Extrahierter Text
··········

Kurzbeschreibung (amazon)
Nicht immer hält das Leben, was es verspricht, das muss auch
Zarentochter Olga erkennen. Ihre Ehe mit Kronprinz Karl von Württemberg
bleibt kinderlos, der Hof in Stuttgart ist ihr lange Zeit fremd. Als der
Zar sie bittet, seine Nichte Wera aufzunehmen, willigt Olga freudig
ein. Doch das Mädchen ist schwierig, wild und unberechenbar. Olga setzt
alles daran, aus Wera eine würdige Großfürstin und einen glücklichen
Menschen zu machen. Beide Frauen müssen viele Träume begraben. Doch ihre
Freundschaft hilft ihnen, neue Wege zu gehen und dem Leben ein wenig
Glück abzutrotzen.
Meine Beurteilung
Keine heile Welt
"Die russische Herzogin" ist der Folgeband zu "Die Zarentochter" und
beschäftigt sich mit dem Leben der Olga Nikolaewna Romanowa (genannt "Olly",1822 - 1892) nach ihrer Eheschließung mit dem Kronprinzen Karl
von Württemberg (später König Karl I). Die Romanhandlung setzt 1863 ein.

··········

Aufgabe 1
In welchem Jahr setzt laut der Buchbesprechung zu „Die russische Herzogin“ die Romanhandlung ein?
Aufgabe 2
Zitiere aus der Buchbesprechung zu „Die russische Herzogin“ den Abschnitt, der mit „Kurzbeschreibung (amazon)“ beginnt und mit „Glück abzutrotzen.“ endet.
Aufgabe 3
Schreibe die Buchbesprechung zu „Die russische Herzogin“ im Anschluss an ihren letzten Satz weiter.

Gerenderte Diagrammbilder
··········

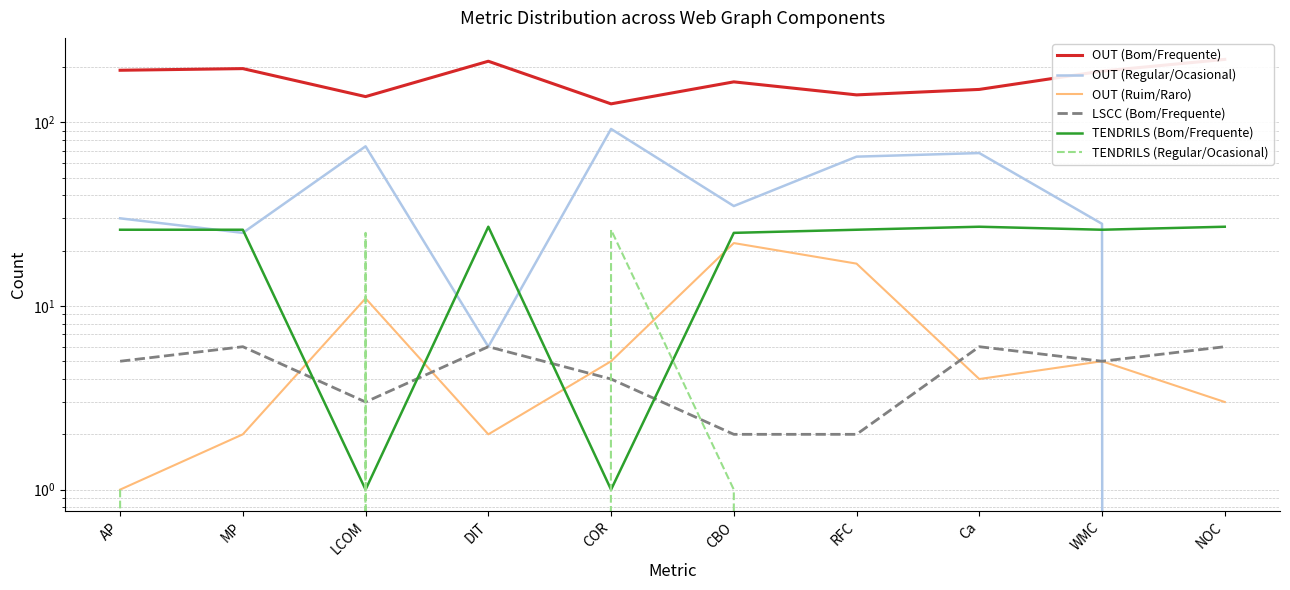

What is the average value of the OUT (Bom/Frequente) series?

174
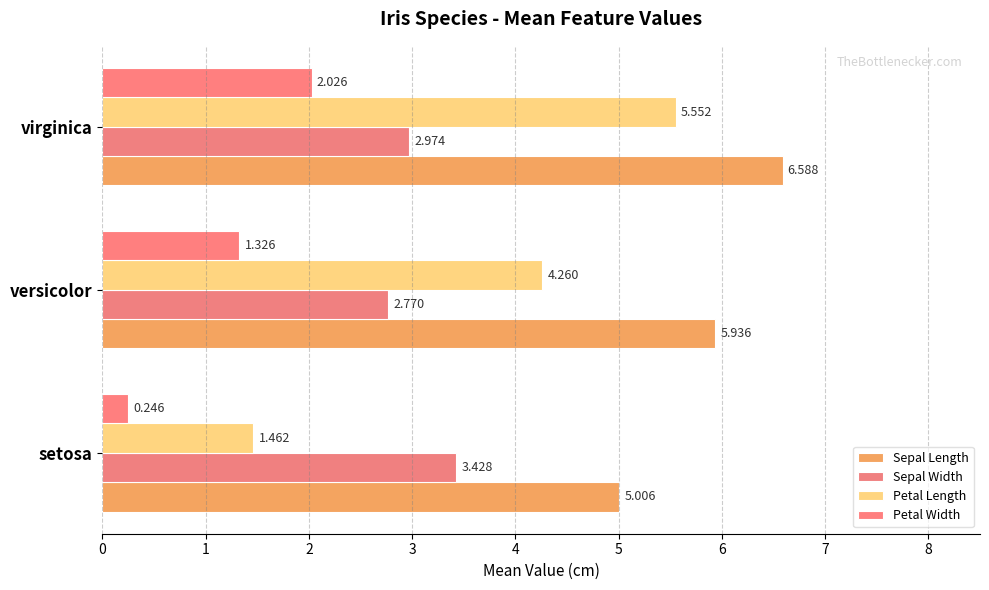

Reading right to left, list all the values displayed in this chart.

Sepal Length: 6.6	5.9	5.0
Sepal Width: 3.0	2.8	3.4
Petal Length: 5.6	4.3	1.5
Petal Width: 2.0	1.3	0.2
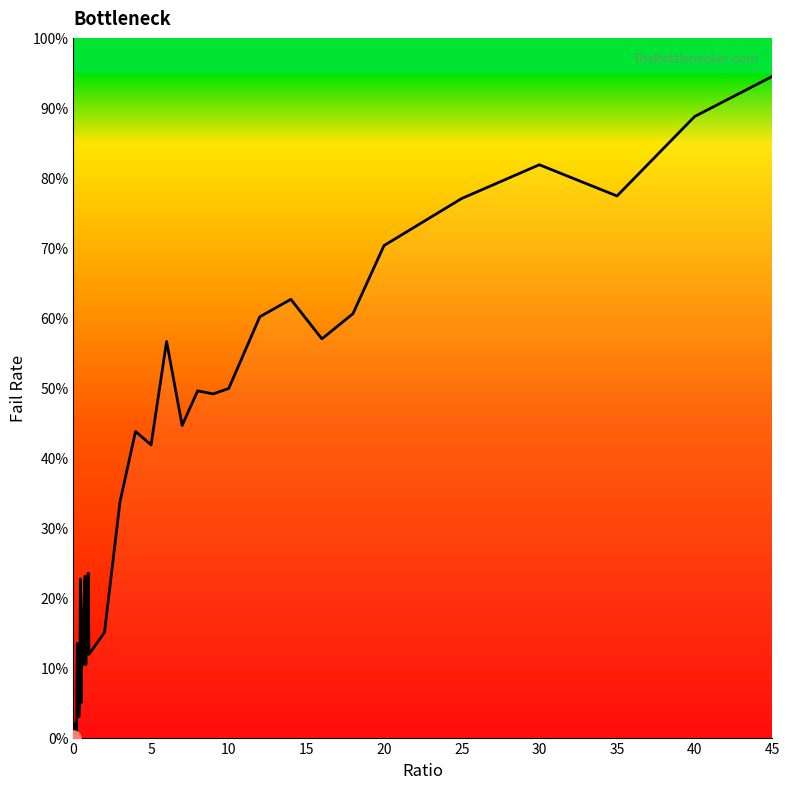

What is the greatest value displayed?

94.5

··········

Erwartete Antwort 1
1863

Erwartete Antwort 2
Kurzbeschreibung (amazon)
Nicht immer hält das Leben, was es verspricht, das muss auch
Zarentochter Olga erkennen. Ihre Ehe mit Kronprinz Karl von Württemberg
bleibt kinderlos, der Hof in Stuttgart ist ihr lange Zeit fremd. Als der
Zar sie bittet, seine Nichte Wera aufzunehmen, willigt Olga freudig
ein. Doch das Mädchen ist schwierig, wild und unberechenbar. Olga setzt
alles daran, aus Wera eine würdige Großfürstin und einen glücklichen
Menschen zu machen. Beide Frauen müssen viele Träume begraben. Doch ihre
Freundschaft hilft ihnen, neue Wege zu gehen und dem Leben ein wenig
Glück abzutrotzen.

Erwartete Antwort 3
Olgas Leben ist nicht so verlaufen, wie sie es sich bei der Hochzeit 17
Jahre zuvor erträumt hatte. Ihr Schwiegervater, König Wilhelm I, hält
nicht viel von seinem Sohn und beteiligt das junge Ehepaar nicht an der
Regierung. Besonders Olly ist geistig ziemlich unterfordert und hat sich
karitativen Aufgaben verschrieben. Sie ist unermüdlich unterwegs, um
den Armen zu helfen, oft finanziert sie ihre sozialen Tätigkeiten aus
ihrer eigenen Schatulle, da der Königshof ihr nur wenig Geld zur
Verfügung stellt. Auch in ihrer Ehe steht es nicht zum Besten: Karl und
Olly sind kinderlos geblieben und haben sich zunehmend voneinander
entfremdet. Dass ihr Ehemann homosexuell ist, will Olly lange Zeit nicht
wahrhaben.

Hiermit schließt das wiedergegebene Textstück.